La Conciergerie propose une traversée dans la mémoire collective locale par le biais d’accueil temporaire d’artistes, en itinérance sur le secteur du sud haut-marnais. L’itinérance permet à l’artiste d’installer son atelier non pas dans un espace donné mais de manière ambulatoire. Durant la démarche créative, cette mobilité facilite le recueille de la mémoire du territoire, et permet d’être au plus proche de ses ressources et de ses habitants.

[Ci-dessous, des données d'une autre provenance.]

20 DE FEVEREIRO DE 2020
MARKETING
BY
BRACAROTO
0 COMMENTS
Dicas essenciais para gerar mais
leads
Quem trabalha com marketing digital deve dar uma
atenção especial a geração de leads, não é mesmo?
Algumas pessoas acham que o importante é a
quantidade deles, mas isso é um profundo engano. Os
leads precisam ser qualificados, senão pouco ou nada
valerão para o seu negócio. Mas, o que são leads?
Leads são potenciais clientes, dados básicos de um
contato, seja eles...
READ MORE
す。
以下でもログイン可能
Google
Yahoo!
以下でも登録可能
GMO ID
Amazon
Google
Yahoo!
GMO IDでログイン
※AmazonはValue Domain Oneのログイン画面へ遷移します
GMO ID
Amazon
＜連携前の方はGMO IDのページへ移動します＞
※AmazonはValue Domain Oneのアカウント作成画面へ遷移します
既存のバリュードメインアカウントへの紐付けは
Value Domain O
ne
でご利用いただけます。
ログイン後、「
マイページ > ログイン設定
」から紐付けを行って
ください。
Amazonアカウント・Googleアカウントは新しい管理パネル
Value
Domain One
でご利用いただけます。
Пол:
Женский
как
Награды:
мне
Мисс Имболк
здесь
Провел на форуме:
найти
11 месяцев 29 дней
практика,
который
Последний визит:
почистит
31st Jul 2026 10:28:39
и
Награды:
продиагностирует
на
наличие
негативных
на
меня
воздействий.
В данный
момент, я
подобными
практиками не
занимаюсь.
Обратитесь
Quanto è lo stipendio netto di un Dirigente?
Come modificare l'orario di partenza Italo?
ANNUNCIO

L’accueil d’artistes, dans les villages du sud haut-marnais, est envisagé comme un moment de partage des savoir-faire. Le projet se doit d’intégrer dans son processus créatif la communauté et les forces vives en présence. Cette intégration se construit tout au long du développement du travail de l’artiste et est complétée par différentes formes de médiation : ouverture de l’atelier de l’artiste, ateliers pratiques, conférences, interventions artistiques dans différentes structures, évènements festifs…

La Conciergerie est un laboratoire autonome de recherches plastiques et théoriques sur les arts, les sciences dures, appliquées, humaines et naturelles qui a pour ambition de penser une culture organique et protéiforme, faite par tous et pour tous. Elle souhaite ancrer un système d’éducation populaire, mutualiste et solidaire.

La Conciergerie est aussi un espace de réflexion autour de l’artiste comme figure constitutive de notre société. En tant que structure accueillant des artistes, elle souhaite réfléchir et proposer des alternatives à la précarité du statut d’artiste. La Conciergerie est également un espace défricheur de talents émergents.

la mémoire collective

La Conciergerie souhaite valoriser la richesse culturelle du secteur sud haut-marnais par le recueil d’une mémoire collective. Elle souhaite ainsi orienter les résidences sur cette thématique.

Il nous paraît essentiel d’interroger cette mémoire car elle est indispensable à la fédération et à la constitution de toute une communauté.

La mémoire collective se définit par l’ensemble des représentations, conscientes et inconscientes, qu’un groupe partage de son passé. A la différence d’une mémoire historique, critique, construite et rationalisée, la mémoire collective relève de l’affect. Celle-ci se caractérise par un développement continu non linéaire, sans points remarquables nettement tracés comme dans le récit historique. La somme du ressenti émotionnel individuel face à un événement collectif donne naissance à la mémoire collective. Cette mémoire collective est difficilement palpable. Elle se cristallise dans le récit mythologique qui permet de lui créer un système de représentation symbolique par une narration commune.

Le mythe est une parole orpheline qui se raconte. Il a pour but de répondre à des questionnements existentialistes des origines, de donner corps à l’invisible et aux phénomènes inexplicables. Il est la projection de la psyché individuelle, familiale et sociale. Il s’incarne dans la tradition. Ce récit populaire est vivant et en perpétuel mutation entre celui qui le raconte et celui qui le reçoit. Son invocation, au sein d’un groupe social, prend place lors du rite : les moments de célébrations collectives. Ces instants particuliers, par la convocation symbolique de cette mémoire collective, fédèrent le groupe social en ancrant des repères identitaires communs.

l’itinérance : processus créateur de lien

Envisager tout le territoire comme un lieu d’expérimentation artistique, en s’extrayant du lieu d’exposition classique, permet d’engager une réflexion sur la manière dont la production artistique va être produite et montrée. Cela demande de mobiliser les forces en présence, de les rendre actrices de l’œuvre même, en relation directe avec l’artiste.

Les habitants, les associations ainsi que les structures publiques et privées représentent les différentes entités du territoire qui vont être actrices, de manière ponctuelle et/ou sur le long cours, du développement du recueil de la mémoire collective du secteur de la Communauté de Communes Auberive, Vingeanne, Montsaugeonnais, mais aussi du processus de création des artistes en résidence. La création de liens entre les partenaires permet de faire un état des lieux, une cartographie des forces et des compétences en présence.